|BAGHDAD, April 10, 2006 — On a small base in Baghdad a group of men are training to be the bodyguards of Iraq’s leaders and key officials. These men believe that they are also training to protect the future of Iraq.
|"Seeing Iraqis teaching Iraqis plants the seed of hope in the hearts of my countrymen who have chosen to come here. Here they see that freedom is possible and that we can achieve it if we apply ourselves."
Iraqi Sgt. Maj. Qahhtan
At hearing the word bodyguard, most Americans might visualize a large muscular man clad in a perfectly pressed black suit with a radio earpiece in his ear and a pistol hidden discreetly along the back of his belt. Or perhaps an image of the U.S. Secret Service escorting the president comes to mind.
In Baghdad however, the image is quite different. A bodyguard in Iraq often times looks like a soldier. He can be seen wearing a Kevlar helmet and bullet-proof vest, carrying an automatic rifle and a pistol attached to his leg in a tactical holster and numerous magazines of ammunition strapped to his chest. To be a bodyguard in this country is extremely dangerous and they have to be well-armed and well-equipped to handle any situation.
In Iraq they informally call bodyguards “personal security details” and they are vital to the security of Iraqi officials and dignitaries. Therefore, the government has established the Center for Dignitary Protection, a unit within the police force that is similar to the U.S. State Department’s Diplomatic Security.
Before candidates can take on the formal title of a Center for Dignitary Protection officer, they have to go through a mentally and physically intensive six month course.
The main reason that the course is so tough is because the instructors know what the students will face once they get assigned to a dignitary, according to Blackie, the coalition’s head instructor, who uses his call sign for security purposes.
“The environment and threats in this country are much different than the ones in the states. As a [personal security detail officer] in the states, most of your threats are someone running up with a knife or a pistol,” said Blackie. “In Iraq, the possibility of getting ambushed or blown up is very real.”

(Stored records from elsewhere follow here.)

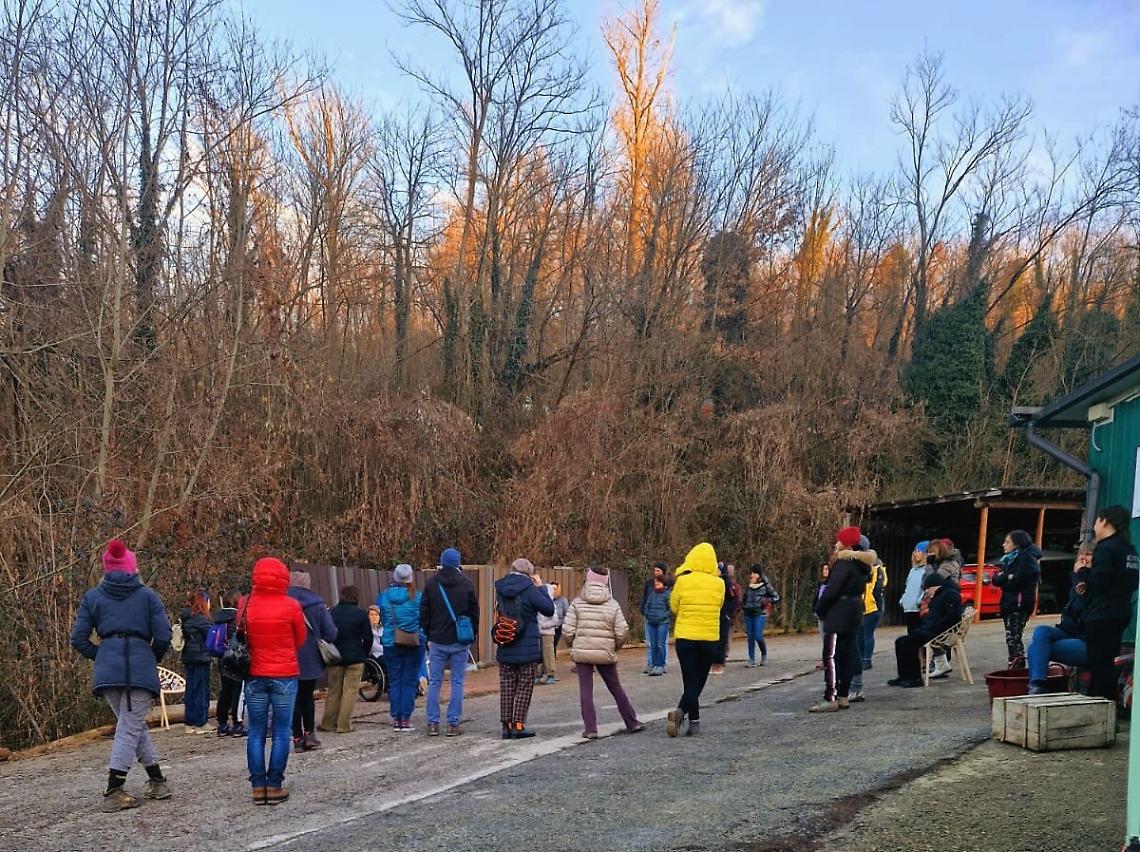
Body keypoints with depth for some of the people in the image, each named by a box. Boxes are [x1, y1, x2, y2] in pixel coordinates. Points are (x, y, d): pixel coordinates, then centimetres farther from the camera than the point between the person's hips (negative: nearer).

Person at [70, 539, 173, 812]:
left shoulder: (92, 597, 11)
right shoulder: (147, 595, 7)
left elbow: (78, 638, 6)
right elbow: (163, 635, -1)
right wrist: (153, 659, 17)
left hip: (107, 668, 2)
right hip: (141, 667, -2)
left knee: (133, 725, 17)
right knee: (130, 727, 0)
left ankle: (156, 779, 21)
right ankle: (113, 792, -6)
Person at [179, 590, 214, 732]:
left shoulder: (185, 617, 11)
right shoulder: (201, 618, -14)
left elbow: (185, 637, 14)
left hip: (188, 658, 8)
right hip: (200, 658, -8)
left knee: (191, 690, 12)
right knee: (202, 690, -2)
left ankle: (189, 723, 15)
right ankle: (201, 724, -2)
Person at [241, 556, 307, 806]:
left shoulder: (245, 605, -3)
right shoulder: (290, 606, -9)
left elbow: (241, 638, 7)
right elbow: (301, 639, 5)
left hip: (254, 675, 2)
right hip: (284, 675, -2)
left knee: (256, 733, 9)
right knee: (281, 733, 4)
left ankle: (258, 786, 9)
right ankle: (275, 786, 4)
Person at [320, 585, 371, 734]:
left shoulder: (332, 613, 2)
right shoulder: (360, 614, -5)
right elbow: (368, 638, -4)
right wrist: (364, 655, 9)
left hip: (335, 659, 3)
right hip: (355, 658, -3)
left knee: (333, 691, 12)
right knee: (350, 690, 1)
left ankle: (328, 723, 14)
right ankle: (344, 725, -3)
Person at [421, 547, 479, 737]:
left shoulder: (431, 584, 2)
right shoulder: (467, 583, -2)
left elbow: (424, 614, 5)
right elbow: (474, 612, 1)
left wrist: (429, 636, 13)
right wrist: (472, 635, 11)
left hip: (437, 641, 1)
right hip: (460, 642, -1)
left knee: (434, 682, 6)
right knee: (457, 682, 3)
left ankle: (432, 724, 4)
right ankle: (453, 724, 0)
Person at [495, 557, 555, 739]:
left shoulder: (500, 589, 3)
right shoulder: (529, 589, -13)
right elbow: (549, 609, -9)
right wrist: (540, 587, 1)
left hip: (504, 649, 4)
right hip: (527, 648, -4)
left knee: (506, 687, 11)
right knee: (524, 687, 4)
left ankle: (506, 725, 10)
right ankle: (518, 725, 1)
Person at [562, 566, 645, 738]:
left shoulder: (577, 603, -5)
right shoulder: (613, 605, -2)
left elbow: (568, 630, -9)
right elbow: (622, 631, -6)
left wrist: (573, 645, 10)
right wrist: (616, 647, 13)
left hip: (581, 652, -1)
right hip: (605, 653, 1)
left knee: (585, 691, 5)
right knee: (616, 689, 14)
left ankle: (590, 729, 0)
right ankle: (632, 723, 21)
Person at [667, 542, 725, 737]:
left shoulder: (682, 581, -8)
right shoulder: (718, 584, -4)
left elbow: (674, 607, 3)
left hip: (685, 638, -1)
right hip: (710, 639, 1)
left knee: (690, 683, 7)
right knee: (698, 682, 10)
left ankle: (694, 721, 1)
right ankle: (681, 712, -10)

Blackie has more than 15 years experience as a personal security detail oficer and helped to protect U.S. President George W. Bush at one point. He said that he and other coalition advisors designed the course to be more like a military academy than a police academy.
He said the students live in barracks and have inspections daily. For the first phase of this two-phase course, they are pushed to the limit physically and mentally.
“The first 12 weeks (phase one) in the academy they learn weapons handling techniques, [personal security detail] formations, rules of engagement, computer skills and motorcade skills,” Blackie said.
He added that the second phase is what really separates this course from any other police course that he knows of. During phase two, students become the instructors – they teach phase one of the course to new students.
“In order to graduate, I not only had to (complete) the twelve-week course, but I had to spend the next twelve weeks as an instructor,” Iraqi Police Captain Emad, chief academy instructor, said through an interpreter.